DUA HATI

Rizki Ramadhana
Chapter #15

Pertentangan Keluarga

“Kamu serius, Re?” Suara ayahnya terdengar tajam di seberang meja makan. Re bisa merasakan ketegangan yang tiba-tiba muncul di ruangan itu. Mereka sedang makan malam bersama di rumah orang tuanya, sesuatu yang jarang terjadi karena kesibukan Re. Namun, malam ini berbeda—ayahnya, yang biasanya santai, tampak serius.


“Iya, Ayah. Aku serius dengan Hanna,” jawab Re, mencoba menjaga nada suaranya tetap tenang meskipun hatinya berdebar kencang.


Ibunya, yang duduk di samping ayahnya, hanya menatap piringnya, tidak berkata apa-apa. Tetapi Re tahu, keheningan itu justru lebih berbicara. Mereka tidak setuju. Dia bisa merasakannya sejak awal ketika pertama kali menyebut nama Hanna di depan mereka. Dan sekarang, ketika dia mulai berbicara lebih banyak tentang hubungan mereka, reaksi ini tidak terlalu mengejutkan.


“Kamu tahu bahwa dia berbeda, kan?” Ayahnya melanjutkan, kali ini dengan nada yang lebih dalam. “Dia bukan dari latar belakang yang sama dengan kita. Kamu paham apa artinya, bukan?”

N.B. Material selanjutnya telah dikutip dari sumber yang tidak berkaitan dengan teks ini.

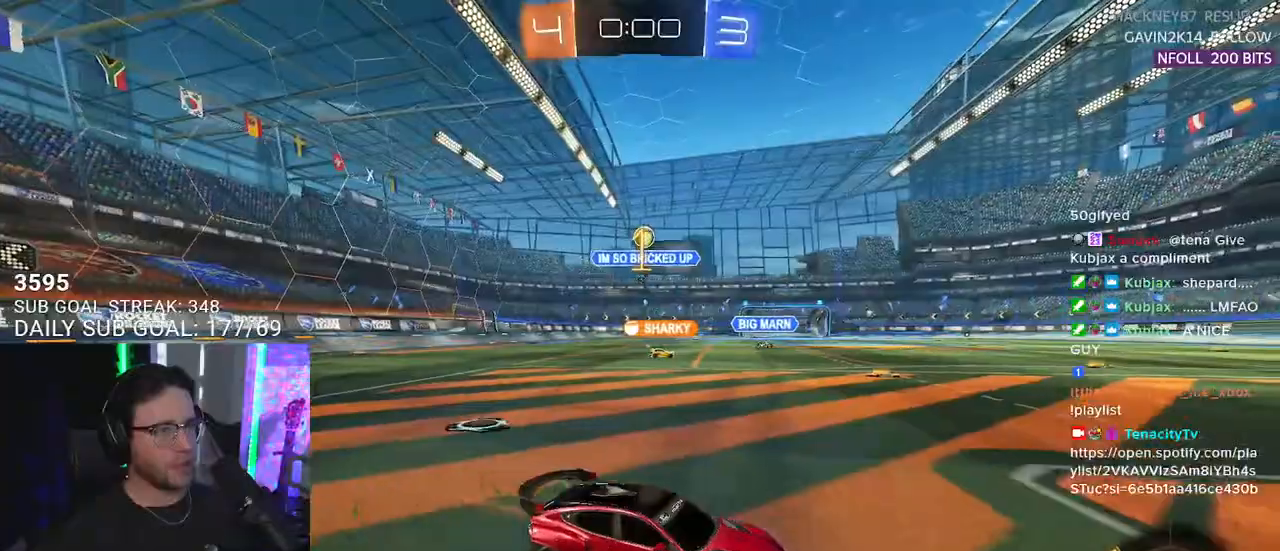
{"buttons": ["R2"], "left_stick": "left", "right_stick": "center", "events": [[117, "left_stick", "right"], [167, "L2", "down"], [167, "R2", "up"], [317, "left_stick", "center"], [350, "L2", "up"], [350, "R2", "down"], [417, "left_stick", "down-left"], [467, "left_stick", "left"]]}
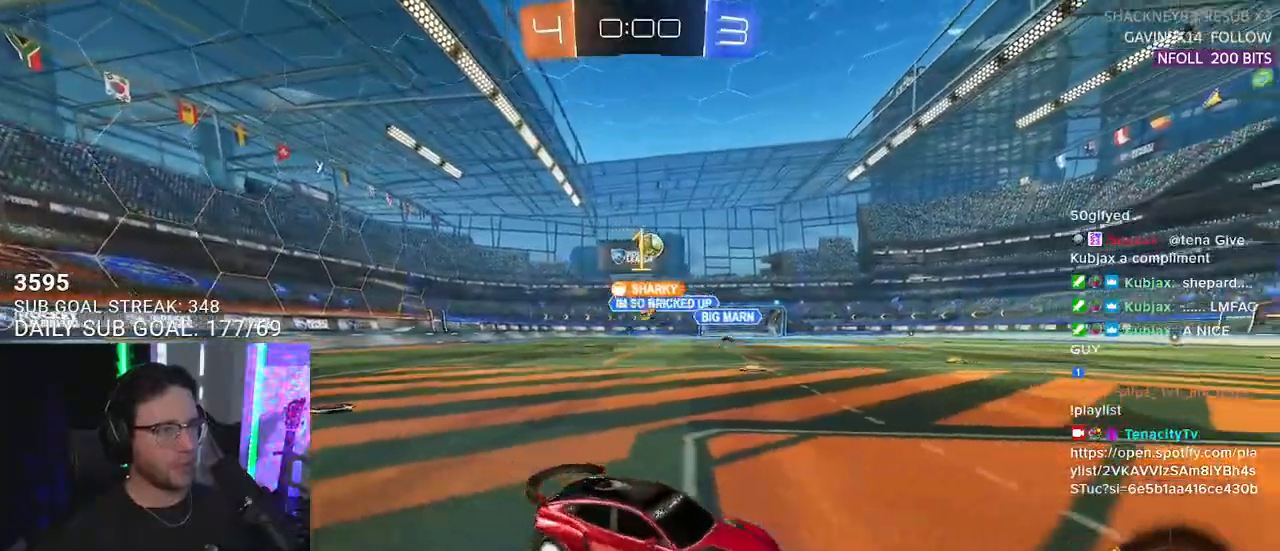
{"buttons": ["R2"], "left_stick": "center", "right_stick": "center", "events": [[200, "left_stick", "center"]]}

Re menundukkan kepalanya sejenak, lalu mengangguk. “Aku tahu, Ayah. Tapi Hanna orang yang baik. Dia menghormati perbedaan kita.”

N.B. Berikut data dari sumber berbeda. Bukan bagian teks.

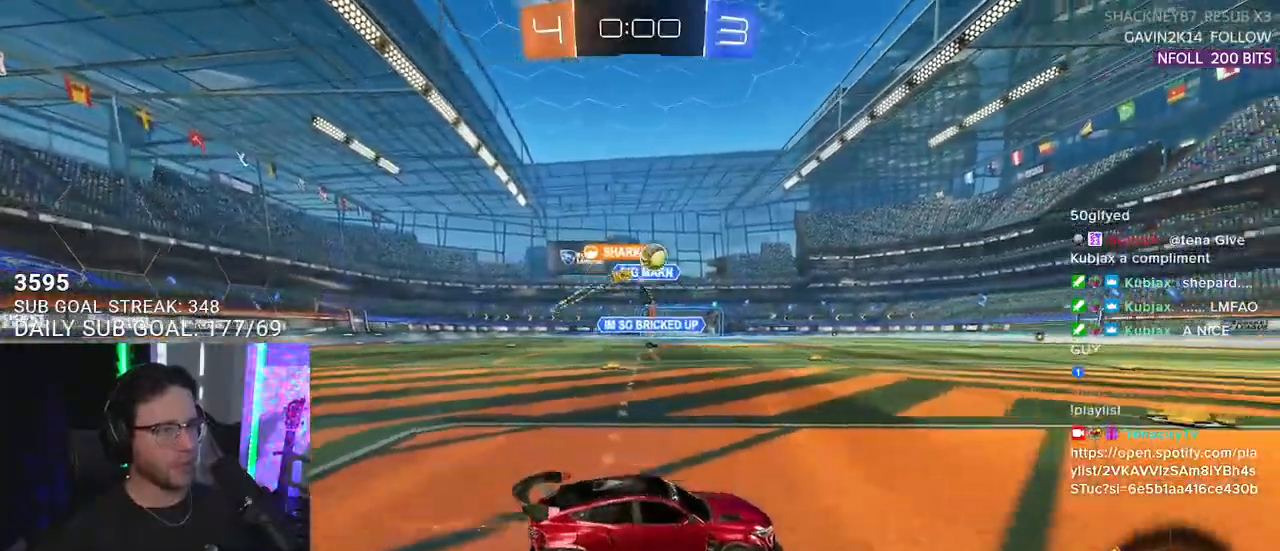
{"buttons": ["R1", "R2"], "left_stick": "center", "right_stick": "center", "events": [[400, "R1", "down"]]}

Ayahnya mendesah panjang, meletakkan sendoknya dengan pelan di atas piring. “Ini bukan hanya soal baik atau tidak baik, Re. Ini tentang prinsip. Kamu tahu bahwa keluarga kita punya nilai-nilai yang kuat. Bagaimana kamu bisa menjalani hubungan yang berbeda seperti itu?”


Re terdiam, berusaha memikirkan jawaban yang tepat. Sejak kecil, ia dibesarkan dengan keyakinan yang kuat dan nilai-nilai keluarga yang mendalam. Ia memahami betapa pentingnya hal itu bagi keluarganya. Tapi sejak bertemu Hanna, perasaannya berubah. Ia melihat dunia dengan sudut pandang yang lebih luas, bahwa perbedaan tidak selalu harus menjadi penghalang.


“Ibu, bagaimana menurut Ibu?” tanya Re, berharap ibunya akan memberinya dukungan.


Ibunya menatapnya dengan tatapan lembut, tetapi penuh keprihatinan. “Re, Ibu tahu kamu sudah dewasa dan bisa membuat keputusan sendiri. Tapi hubungan seperti ini tidak mudah. Kamu harus mempertimbangkan banyak hal, termasuk masa depan kalian berdua. Apa kamu yakin bisa menghadapinya?”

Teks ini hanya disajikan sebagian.